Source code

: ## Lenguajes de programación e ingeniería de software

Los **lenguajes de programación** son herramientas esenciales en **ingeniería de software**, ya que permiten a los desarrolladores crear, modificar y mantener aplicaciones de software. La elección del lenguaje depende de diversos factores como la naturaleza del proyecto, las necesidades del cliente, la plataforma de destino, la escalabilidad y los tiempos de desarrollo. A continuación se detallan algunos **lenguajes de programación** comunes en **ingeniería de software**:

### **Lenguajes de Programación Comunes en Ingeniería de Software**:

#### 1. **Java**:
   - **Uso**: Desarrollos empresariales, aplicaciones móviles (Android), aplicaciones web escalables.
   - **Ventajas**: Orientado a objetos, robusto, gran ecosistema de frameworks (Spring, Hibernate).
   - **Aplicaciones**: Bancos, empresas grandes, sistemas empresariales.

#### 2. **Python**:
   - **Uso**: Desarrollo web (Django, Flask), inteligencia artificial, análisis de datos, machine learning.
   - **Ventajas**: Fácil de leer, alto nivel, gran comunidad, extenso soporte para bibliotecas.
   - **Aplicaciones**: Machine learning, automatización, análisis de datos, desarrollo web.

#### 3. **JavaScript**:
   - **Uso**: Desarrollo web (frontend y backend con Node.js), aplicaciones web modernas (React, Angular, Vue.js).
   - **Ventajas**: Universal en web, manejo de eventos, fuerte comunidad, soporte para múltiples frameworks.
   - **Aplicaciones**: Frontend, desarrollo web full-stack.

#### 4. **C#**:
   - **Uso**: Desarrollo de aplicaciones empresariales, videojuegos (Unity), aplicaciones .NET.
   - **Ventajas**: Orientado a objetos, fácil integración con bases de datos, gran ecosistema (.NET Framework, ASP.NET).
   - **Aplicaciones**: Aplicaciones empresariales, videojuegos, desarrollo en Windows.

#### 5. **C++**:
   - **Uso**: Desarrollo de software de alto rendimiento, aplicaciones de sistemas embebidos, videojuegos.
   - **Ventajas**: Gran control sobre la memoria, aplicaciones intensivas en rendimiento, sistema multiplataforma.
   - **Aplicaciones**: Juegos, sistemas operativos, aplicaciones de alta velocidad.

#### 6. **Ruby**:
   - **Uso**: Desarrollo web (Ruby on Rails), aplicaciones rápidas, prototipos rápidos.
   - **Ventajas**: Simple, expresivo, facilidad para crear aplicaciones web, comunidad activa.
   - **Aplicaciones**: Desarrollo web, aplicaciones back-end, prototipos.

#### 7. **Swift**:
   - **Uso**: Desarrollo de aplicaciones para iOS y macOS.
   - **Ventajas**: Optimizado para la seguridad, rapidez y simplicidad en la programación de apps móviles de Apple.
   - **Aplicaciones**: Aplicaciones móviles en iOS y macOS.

********

### Requirement:
Output every entry above verbatim, keeping each line and its formatting unchanged.

### Task solution:
Source code

: ## Lenguajes de programación e ingeniería de software

Los **lenguajes de programación** son herramientas esenciales en **ingeniería de software**, ya que permiten a los desarrolladores crear, modificar y mantener aplicaciones de software. La elección del lenguaje depende de diversos factores como la naturaleza del proyecto, las necesidades del cliente, la plataforma de destino, la escalabilidad y los tiempos de desarrollo. A continuación se detallan algunos **lenguajes de programación** comunes en **ingeniería de software**:

### **Lenguajes de Programación Comunes en Ingeniería de Software**:

#### 1. **Java**:
   - **Uso**: Desarrollos empresariales, aplicaciones móviles (Android), aplicaciones web escalables.
   - **Ventajas**: Orientado a objetos, robusto, gran ecosistema de frameworks (Spring, Hibernate).
   - **Aplicaciones**: Bancos, empresas grandes, sistemas empresariales.

#### 2. **Python**:
   - **Uso**: Desarrollo web (Django, Flask), inteligencia artificial, análisis de datos, machine learning.
   - **Ventajas**: Fácil de leer, alto nivel, gran comunidad, extenso soporte para bibliotecas.
   - **Aplicaciones**: Machine learning, automatización, análisis de datos, desarrollo web.

#### 3. **JavaScript**:
   - **Uso**: Desarrollo web (frontend y backend con Node.js), aplicaciones web modernas (React, Angular, Vue.js).
   - **Ventajas**: Universal en web, manejo de eventos, fuerte comunidad, soporte para múltiples frameworks.
   - **Aplicaciones**: Frontend, desarrollo web full-stack.

#### 4. **C#**:
   - **Uso**: Desarrollo de aplicaciones empresariales, videojuegos (Unity), aplicaciones .NET.
   - **Ventajas**: Orientado a objetos, fácil integración con bases de datos, gran ecosistema (.NET Framework, ASP.NET).
   - **Aplicaciones**: Aplicaciones empresariales, videojuegos, desarrollo en Windows.

#### 5. **C++**:
   - **Uso**: Desarrollo de software de alto rendimiento, aplicaciones de sistemas embebidos, videojuegos.
   - **Ventajas**: Gran control sobre la memoria, aplicaciones intensivas en rendimiento, sistema multiplataforma.
   - **Aplicaciones**: Juegos, sistemas operativos, aplicaciones de alta velocidad.

#### 6. **Ruby**:
   - **Uso**: Desarrollo web (Ruby on Rails), aplicaciones rápidas, prototipos rápidos.
   - **Ventajas**: Simple, expresivo, facilidad para crear aplicaciones web, comunidad activa.
   - **Aplicaciones**: Desarrollo web, aplicaciones back-end, prototipos.

#### 7. **Swift**:
   - **Uso**: Desarrollo de aplicaciones para iOS y macOS.
   - **Ventajas**: Optimizado para la seguridad, rapidez y simplicidad en la programación de apps móviles de Apple.
   - **Aplicaciones**: Aplicaciones móviles en iOS y macOS.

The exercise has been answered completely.